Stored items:
——

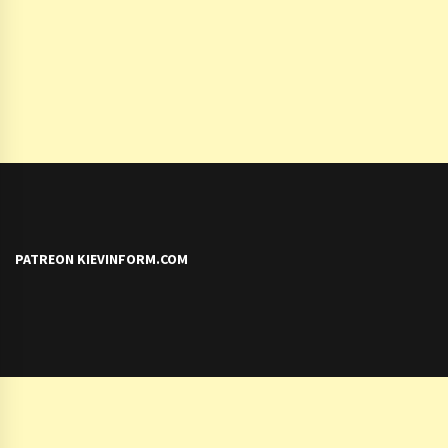
PATREON KIEVINFORM.COM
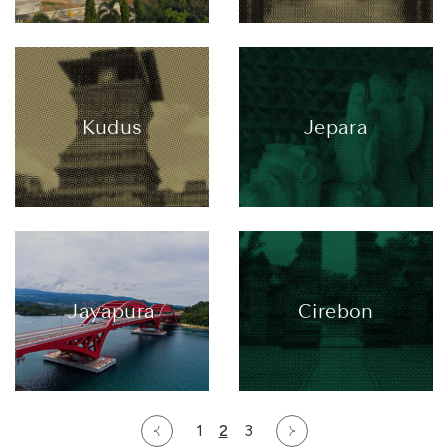
Kudus
Jepara
Jayapura
Cirebon
1
2
3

——

Pictures aside, restate all of the entries exactly.

PATREON KIEVINFORM.COM
Kudus
Jepara
Jayapura
Cirebon
1
2
3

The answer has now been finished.